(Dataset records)
::::
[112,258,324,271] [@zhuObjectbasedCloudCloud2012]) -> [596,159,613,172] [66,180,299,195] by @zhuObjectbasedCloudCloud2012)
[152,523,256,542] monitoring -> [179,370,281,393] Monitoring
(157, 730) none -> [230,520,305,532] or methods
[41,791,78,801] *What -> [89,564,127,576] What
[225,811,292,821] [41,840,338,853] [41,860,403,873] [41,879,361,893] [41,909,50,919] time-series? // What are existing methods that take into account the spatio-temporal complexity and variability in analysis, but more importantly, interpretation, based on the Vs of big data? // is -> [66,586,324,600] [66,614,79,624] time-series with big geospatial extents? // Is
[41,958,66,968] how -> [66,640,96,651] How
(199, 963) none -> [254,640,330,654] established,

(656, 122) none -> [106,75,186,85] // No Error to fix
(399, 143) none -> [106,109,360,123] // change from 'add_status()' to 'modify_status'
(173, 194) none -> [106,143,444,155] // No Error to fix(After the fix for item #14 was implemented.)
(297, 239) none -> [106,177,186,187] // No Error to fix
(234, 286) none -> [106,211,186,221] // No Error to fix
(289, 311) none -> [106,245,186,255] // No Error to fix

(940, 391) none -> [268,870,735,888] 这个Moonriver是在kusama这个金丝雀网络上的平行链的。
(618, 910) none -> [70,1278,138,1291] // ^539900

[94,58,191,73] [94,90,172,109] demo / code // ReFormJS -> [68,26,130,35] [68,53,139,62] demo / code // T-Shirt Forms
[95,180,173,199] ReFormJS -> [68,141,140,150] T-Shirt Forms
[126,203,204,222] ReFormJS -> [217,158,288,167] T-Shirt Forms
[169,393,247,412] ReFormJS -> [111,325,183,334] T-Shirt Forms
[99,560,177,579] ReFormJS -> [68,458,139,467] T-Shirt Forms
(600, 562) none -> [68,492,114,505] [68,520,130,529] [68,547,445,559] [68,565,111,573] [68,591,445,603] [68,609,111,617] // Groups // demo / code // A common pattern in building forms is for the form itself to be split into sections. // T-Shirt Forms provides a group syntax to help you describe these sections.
::::
[What you will do] Each record should be returned precisely as written.

[Expected answer]
[112,258,324,271] [@zhuObjectbasedCloudCloud2012]) -> [596,159,613,172] [66,180,299,195] by @zhuObjectbasedCloudCloud2012)
[152,523,256,542] monitoring -> [179,370,281,393] Monitoring
(157, 730) none -> [230,520,305,532] or methods
[41,791,78,801] *What -> [89,564,127,576] What
[225,811,292,821] [41,840,338,853] [41,860,403,873] [41,879,361,893] [41,909,50,919] time-series? // What are existing methods that take into account the spatio-temporal complexity and variability in analysis, but more importantly, interpretation, based on the Vs of big data? // is -> [66,586,324,600] [66,614,79,624] time-series with big geospatial extents? // Is
[41,958,66,968] how -> [66,640,96,651] How
(199, 963) none -> [254,640,330,654] established,

(656, 122) none -> [106,75,186,85] // No Error to fix
(399, 143) none -> [106,109,360,123] // change from 'add_status()' to 'modify_status'
(173, 194) none -> [106,143,444,155] // No Error to fix(After the fix for item #14 was implemented.)
(297, 239) none -> [106,177,186,187] // No Error to fix
(234, 286) none -> [106,211,186,221] // No Error to fix
(289, 311) none -> [106,245,186,255] // No Error to fix

(940, 391) none -> [268,870,735,888] 这个Moonriver是在kusama这个金丝雀网络上的平行链的。
(618, 910) none -> [70,1278,138,1291] // ^539900

[94,58,191,73] [94,90,172,109] demo / code // ReFormJS -> [68,26,130,35] [68,53,139,62] demo / code // T-Shirt Forms
[95,180,173,199] ReFormJS -> [68,141,140,150] T-Shirt Forms
[126,203,204,222] ReFormJS -> [217,158,288,167] T-Shirt Forms
[169,393,247,412] ReFormJS -> [111,325,183,334] T-Shirt Forms
[99,560,177,579] ReFormJS -> [68,458,139,467] T-Shirt Forms
(600, 562) none -> [68,492,114,505] [68,520,130,529] [68,547,445,559] [68,565,111,573] [68,591,445,603] [68,609,111,617] // Groups // demo / code // A common pattern in building forms is for the form itself to be split into sections. // T-Shirt Forms provides a group syntax to help you describe these sections.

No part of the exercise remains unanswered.